The Professor's Response
For the question below, I got 0.001 and 0.049. The solution has 0.003, 0.047. Can you explain how to do this one?
Assuming that grades in a statistics class are normally distributed with a mean of 75 and a standard deviation of 20, there should be around 5% of the students who earn a C-. In a recent study of a class of 200 students there were 5 grades of C-. Construct the 95% confidence interval for the true proportion of C- grades for statistics classes like the class used in the study 200. If the class grades were normally distributed with a mean of 75 and a standard deviation of 20, we'd expect that around 10 grades (5% of 200) would be in the C- range. Looking at the interval we just created, what do you think about the idea that the grades are normally distributed?

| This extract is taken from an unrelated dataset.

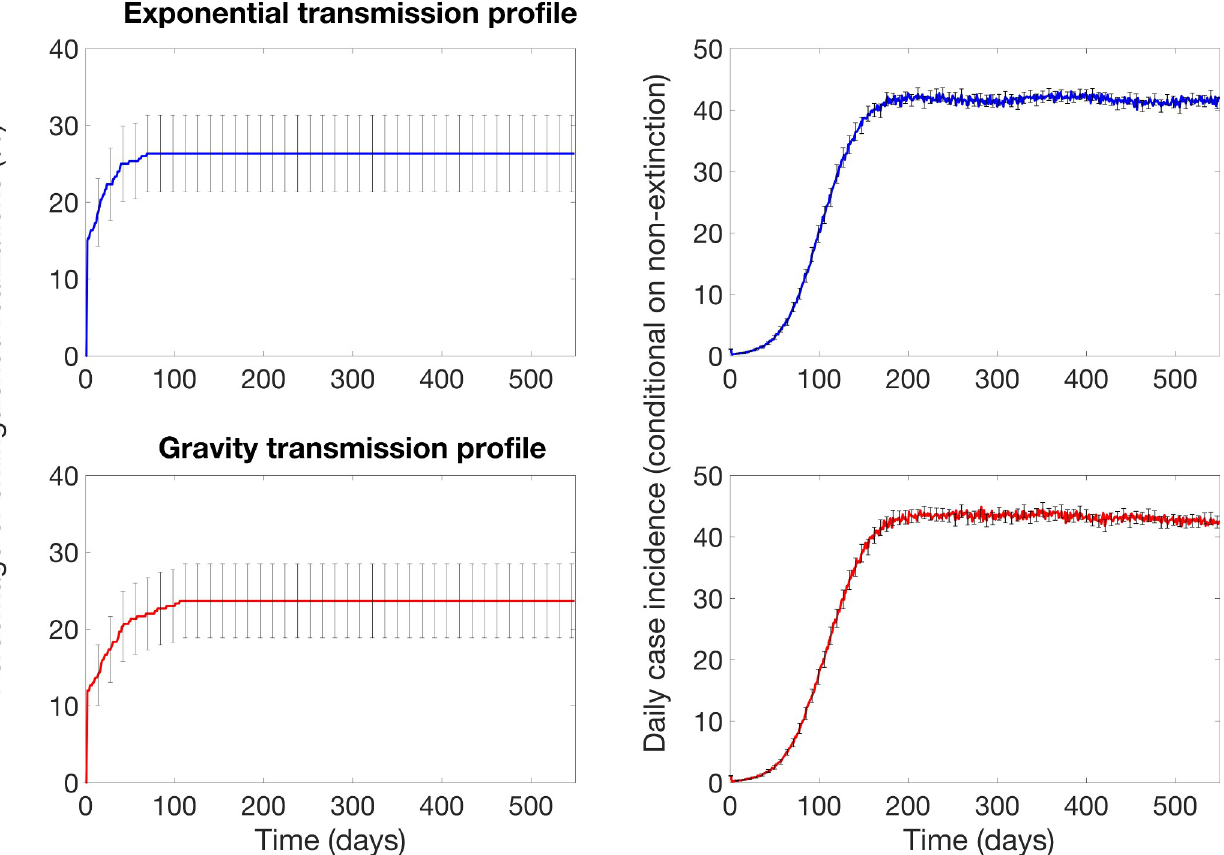
Fig 4. Probability of epidemic extinction and the baseline mean daily incidence curves in the absence of interventions for the exponential and gravity transmission profiles that define transmission rates as a function of the distance from an infectious individual (see also Fig 3). For each transmission profile, the model was calibrated by choosing the community size for each transmission profile by assuming that the ongoing Ebola outbreak in North Kivu would be similar in size to the 2014–16 Ebola outbreak in Liberia in the absence of vaccination. Outbreaks propagate through the population as spatial waves with an endemic state. The average number of cases for the n th day is averaged only for the number of simulations that have not yet extinguished by day n. The error bars show the 95% confidence intervals for the mean daily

See the professor's answer below.
Hi Eric,
This is a proportion CI problem, so we need the following data items:
n = 200
p-hat = 5/200 = .025
q-hat = 1 - .025 = .975
CL = 95%
Then we get Za/2 = 1.960 (look up 0.025 in one-tail on the t-table for a large sample size)
Find the margin of error:
E = za/2*root(p-hat*q-hat/n) = 1.960*root(.025*.975/200) = 0.02164
Fill in (p-hat - E, p-hat + E) = (.025 - .02164, .025+ .02164) = (0.003, 0.047)
Since the interval does not contain 5% as a candidate for the true proportion, perhaps the data is not normally distributed.